::: Material provided :::

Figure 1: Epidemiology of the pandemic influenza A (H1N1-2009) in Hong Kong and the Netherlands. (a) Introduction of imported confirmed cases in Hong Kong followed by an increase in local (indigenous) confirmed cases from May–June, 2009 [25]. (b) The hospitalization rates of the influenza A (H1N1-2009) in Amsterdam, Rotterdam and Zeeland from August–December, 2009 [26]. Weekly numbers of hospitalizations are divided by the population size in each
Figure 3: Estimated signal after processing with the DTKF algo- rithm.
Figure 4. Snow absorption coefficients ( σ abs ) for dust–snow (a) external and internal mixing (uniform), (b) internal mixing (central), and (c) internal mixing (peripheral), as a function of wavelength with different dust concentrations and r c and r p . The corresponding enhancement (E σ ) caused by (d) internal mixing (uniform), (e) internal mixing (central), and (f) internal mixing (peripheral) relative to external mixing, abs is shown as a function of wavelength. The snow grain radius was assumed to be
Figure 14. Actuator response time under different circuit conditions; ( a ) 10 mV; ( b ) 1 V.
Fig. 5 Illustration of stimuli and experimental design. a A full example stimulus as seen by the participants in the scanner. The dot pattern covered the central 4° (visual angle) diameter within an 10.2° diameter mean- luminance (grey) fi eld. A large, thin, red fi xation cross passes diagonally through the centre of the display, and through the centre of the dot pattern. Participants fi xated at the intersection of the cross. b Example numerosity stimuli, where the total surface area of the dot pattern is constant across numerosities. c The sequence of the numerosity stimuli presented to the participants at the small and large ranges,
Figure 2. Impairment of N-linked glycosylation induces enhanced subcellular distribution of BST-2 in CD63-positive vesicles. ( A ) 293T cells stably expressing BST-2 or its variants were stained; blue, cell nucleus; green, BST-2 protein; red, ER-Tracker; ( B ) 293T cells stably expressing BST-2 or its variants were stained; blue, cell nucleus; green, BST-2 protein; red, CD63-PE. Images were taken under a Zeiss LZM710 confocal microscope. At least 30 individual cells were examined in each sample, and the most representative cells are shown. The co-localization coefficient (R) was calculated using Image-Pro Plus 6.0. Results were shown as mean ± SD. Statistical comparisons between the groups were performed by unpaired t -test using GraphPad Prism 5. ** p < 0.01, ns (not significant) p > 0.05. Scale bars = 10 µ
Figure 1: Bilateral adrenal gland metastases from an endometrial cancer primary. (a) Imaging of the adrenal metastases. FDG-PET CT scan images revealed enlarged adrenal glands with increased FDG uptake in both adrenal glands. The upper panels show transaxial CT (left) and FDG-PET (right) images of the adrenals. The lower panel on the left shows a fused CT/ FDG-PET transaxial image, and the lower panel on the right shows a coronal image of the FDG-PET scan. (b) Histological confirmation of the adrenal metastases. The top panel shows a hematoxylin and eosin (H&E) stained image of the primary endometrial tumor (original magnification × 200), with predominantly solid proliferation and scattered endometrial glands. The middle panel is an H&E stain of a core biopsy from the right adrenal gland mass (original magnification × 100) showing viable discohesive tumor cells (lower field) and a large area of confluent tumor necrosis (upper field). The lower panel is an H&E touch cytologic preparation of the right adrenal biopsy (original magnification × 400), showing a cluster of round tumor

:::

Exercise aim ▸ Transcribe each line of the material without any alteration.

Answer area ▸
Figure 1: Epidemiology of the pandemic influenza A (H1N1-2009) in Hong Kong and the Netherlands. (a) Introduction of imported confirmed cases in Hong Kong followed by an increase in local (indigenous) confirmed cases from May–June, 2009 [25]. (b) The hospitalization rates of the influenza A (H1N1-2009) in Amsterdam, Rotterdam and Zeeland from August–December, 2009 [26]. Weekly numbers of hospitalizations are divided by the population size in each
Figure 3: Estimated signal after processing with the DTKF algo- rithm.
Figure 4. Snow absorption coefficients ( σ abs ) for dust–snow (a) external and internal mixing (uniform), (b) internal mixing (central), and (c) internal mixing (peripheral), as a function of wavelength with different dust concentrations and r c and r p . The corresponding enhancement (E σ ) caused by (d) internal mixing (uniform), (e) internal mixing (central), and (f) internal mixing (peripheral) relative to external mixing, abs is shown as a function of wavelength. The snow grain radius was assumed to be
Figure 14. Actuator response time under different circuit conditions; ( a ) 10 mV; ( b ) 1 V.
Fig. 5 Illustration of stimuli and experimental design. a A full example stimulus as seen by the participants in the scanner. The dot pattern covered the central 4° (visual angle) diameter within an 10.2° diameter mean- luminance (grey) fi eld. A large, thin, red fi xation cross passes diagonally through the centre of the display, and through the centre of the dot pattern. Participants fi xated at the intersection of the cross. b Example numerosity stimuli, where the total surface area of the dot pattern is constant across numerosities. c The sequence of the numerosity stimuli presented to the participants at the small and large ranges,
Figure 2. Impairment of N-linked glycosylation induces enhanced subcellular distribution of BST-2 in CD63-positive vesicles. ( A ) 293T cells stably expressing BST-2 or its variants were stained; blue, cell nucleus; green, BST-2 protein; red, ER-Tracker; ( B ) 293T cells stably expressing BST-2 or its variants were stained; blue, cell nucleus; green, BST-2 protein; red, CD63-PE. Images were taken under a Zeiss LZM710 confocal microscope. At least 30 individual cells were examined in each sample, and the most representative cells are shown. The co-localization coefficient (R) was calculated using Image-Pro Plus 6.0. Results were shown as mean ± SD. Statistical comparisons between the groups were performed by unpaired t -test using GraphPad Prism 5. ** p < 0.01, ns (not significant) p > 0.05. Scale bars = 10 µ
Figure 1: Bilateral adrenal gland metastases from an endometrial cancer primary. (a) Imaging of the adrenal metastases. FDG-PET CT scan images revealed enlarged adrenal glands with increased FDG uptake in both adrenal glands. The upper panels show transaxial CT (left) and FDG-PET (right) images of the adrenals. The lower panel on the left shows a fused CT/ FDG-PET transaxial image, and the lower panel on the right shows a coronal image of the FDG-PET scan. (b) Histological confirmation of the adrenal metastases. The top panel shows a hematoxylin and eosin (H&E) stained image of the primary endometrial tumor (original magnification × 200), with predominantly solid proliferation and scattered endometrial glands. The middle panel is an H&E stain of a core biopsy from the right adrenal gland mass (original magnification × 100) showing viable discohesive tumor cells (lower field) and a large area of confluent tumor necrosis (upper field). The lower panel is an H&E touch cytologic preparation of the right adrenal biopsy (original magnification × 400), showing a cluster of round tumor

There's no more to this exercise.